U2plusの歩み
U2plusは、ひとりのうつ当事者の経験から生まれました。メンタルケアが必ずしも当たり前ではなかった時代に、認知行動療法を気軽に実践できる場所を目指してつくられました。
2008
ひとりの経験から
創業者の東藤は、IT業界での過労からうつを経験しました。人と話すのが怖くなり、約1年半の休養を余儀なくされます。回復のために実践できる手段が、通院のほかに乏しいことに悩みました。
構想
認知行動療法を、Webで
効果が報告されている認知行動療法(CBT)を、移動や費用の負担なく続けられる形に。臨床心理士と協働してプログラムを設計し、ビジネスプランコンテストで優勝。事業として動き出します。
立ち上げ
当事者たちで、つくった
臨床心理士をのぞき、メンバーのほとんどが当事者という小さなチーム。「荒れないか」「気分が整うか」を何度も検証しながら開発しました。
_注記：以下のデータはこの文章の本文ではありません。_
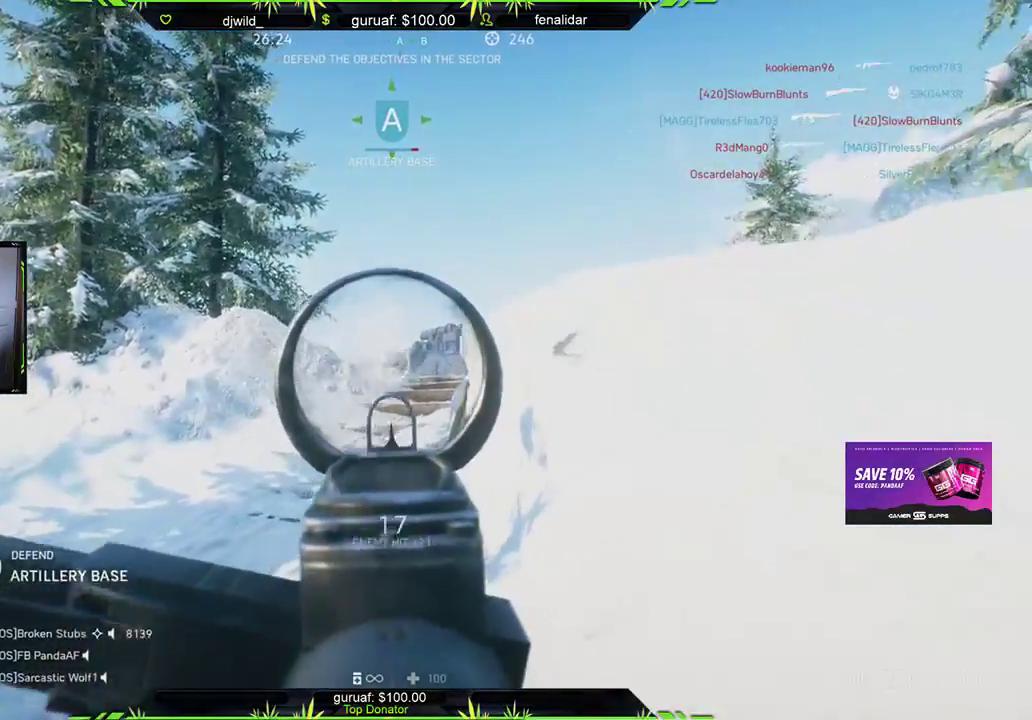
{"buttons": ["L2", "R2"], "left_stick": "down-right", "right_stick": "down", "events": [[233, "right_stick", "center"], [383, "left_stick", "down"], [483, "right_stick", "down"], [500, "left_stick", "down-right"]]}
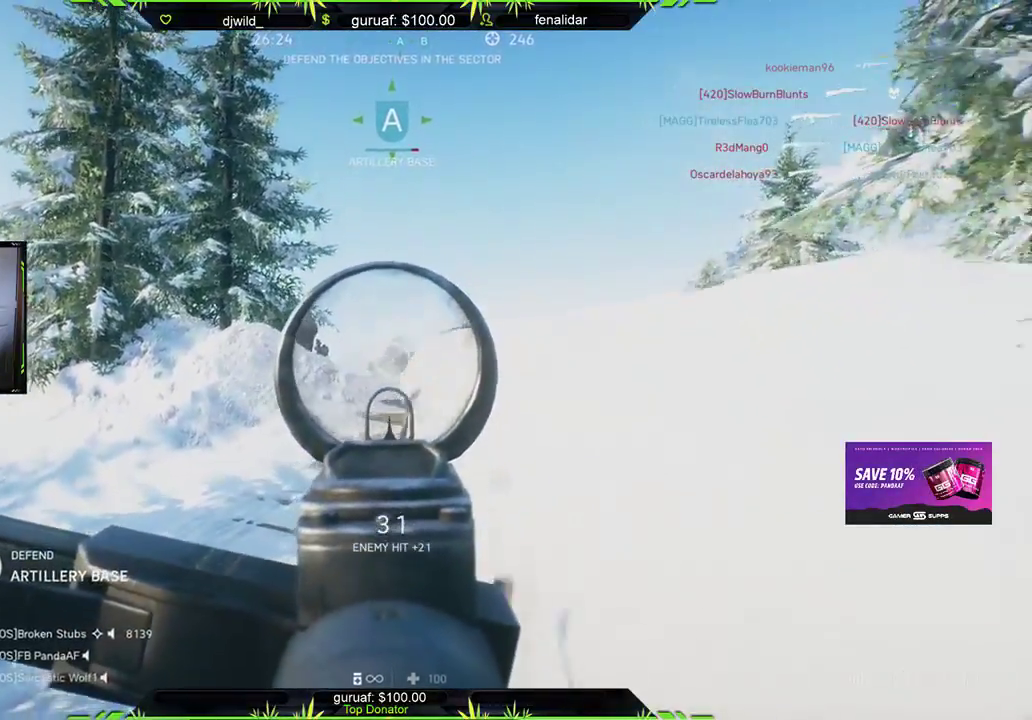
{"buttons": ["L2", "R2"], "left_stick": "left", "right_stick": "right", "events": [[67, "right_stick", "down-left"], [217, "left_stick", "down-left"], [283, "left_stick", "left"], [300, "right_stick", "center"], [433, "right_stick", "right"]]}
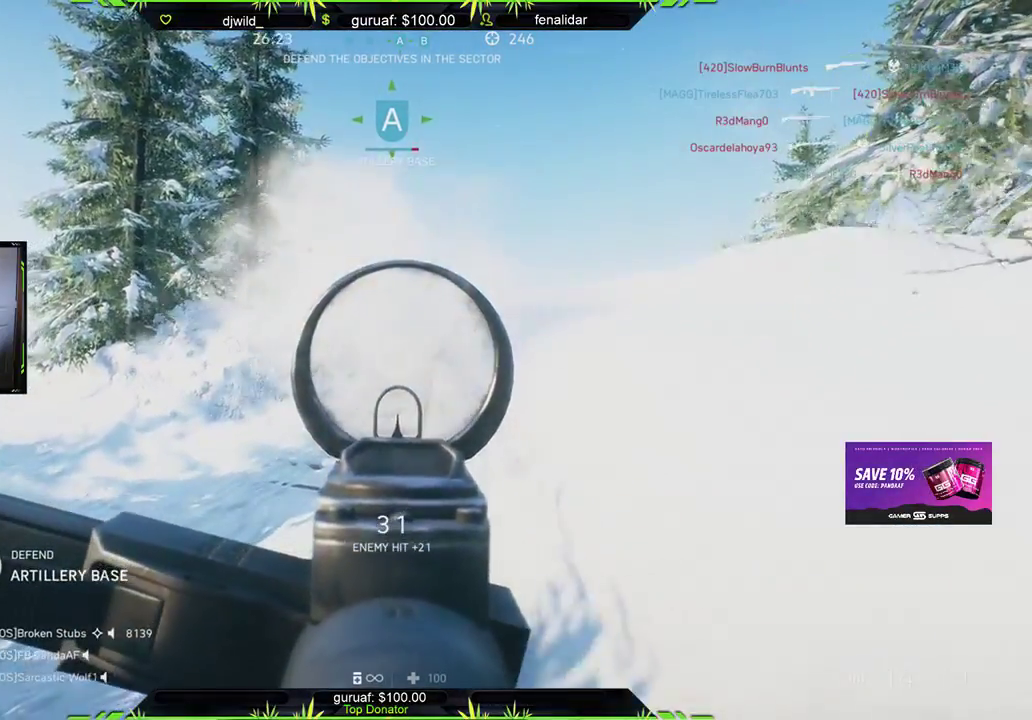
{"buttons": ["L2", "R2"], "left_stick": "down", "right_stick": "center", "events": [[67, "left_stick", "down"], [67, "right_stick", "center"]]}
つらさに引っ張られるのではなく、ポジティブな相互作用に焦点を当てる——U2plusらしい設計は、この時に決まりました。
2011
U2plus(Web版)、公開
誰もが気軽に認知行動療法を始められる場所として、Web版を公開。当事者と専門家のコラボレーションから、U2plusは生まれました。
2015〜
運営主体の継承
2015年に他社さんへ事業が継承されました。当事者会の開催なども加わりながら、U2plusは続いてきました。形を変えながらも、「穏やかでいられる場所」は守られ、2020年からはかいじゅうカンパニーが運営しています。
これまで
広告に頼らず、口コミで
大きなマーケティングをせずとも、必要としている人に、口コミで静かに届いてきました。累計5万人以上が利用しています。
2026
そして、アプリ版へ
Web版の良さはそのままに、より広くセルフケアをしたい人に向けて、アプリ版がはじまりました。これからも、穏やかなつながりの中で、続けていきます。
編集長メッセージ
療養中に、多くの人が同じように苦しんでいることを知って、驚きました。遠い存在だと思っていた病気が、見えていないだけで、広範囲に及んでいた。通院のほかに、回復のために実践できる手段は多くありません。だからこそ、つらさを分かち合うだけでなく、楽しいことやできたことを少しずつ増やしていける——そんなポジティブな方向へ向かえる場所をつくりたいと思いました。